Motivated by recent work on lifelong learning applications for language models (LMs) of code, we introduce CodeLL, a lifelong learning dataset focused on code changes. Our contribution addresses a notable research gap marked by the absence of a long-term temporal dimension in existing code change datasets, limiting their suitability in lifelong learning scenarios. In contrast, our dataset aims to comprehensively capture code changes across the entire release history of open-source software repositories. In this work, we introduce an initial version of CodeLL, comprising 71 machine-learning-based projects mined from Software Heritage. This dataset enables the extraction and in-depth analysis of code changes spanning 2,483 releases at both the method and API levels. CodeLL enables researchers studying the behaviour of LMs in lifelong fine-tuning settings for learning code changes. Additionally, the dataset can help studying data distribution shifts within software repositories and the evolution of API usages over time.
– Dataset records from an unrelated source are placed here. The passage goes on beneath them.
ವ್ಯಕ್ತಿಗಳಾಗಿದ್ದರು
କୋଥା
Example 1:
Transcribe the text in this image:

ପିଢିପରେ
翻译:[translated abstract in Chinese]
受近期代码语言模型(LMs)终身学习应用研究的启发,我们提出了CodeLL——一个聚焦代码变更的终身学习数据集。我们的贡献填补了一个显著的研究空白:现有代码变更数据集缺乏长期时间维度,限制了其在终身学习场景中的适用性。相比之下,本数据集旨在全面捕获开源软件仓库整个发布历史中的代码变更。本文介绍了CodeLL的初始版本,包含从Software Heritage挖掘的71个基于机器学习的项目。该数据集支持提取并深入分析跨越2,483个版本的方法级和API级代码变更。CodeLL使研究人员能够研究LMs在终身微调设置下学习代码变更的行为,同时还可用于分析软件仓库内的数据分布漂移以及API用法随时间的演化。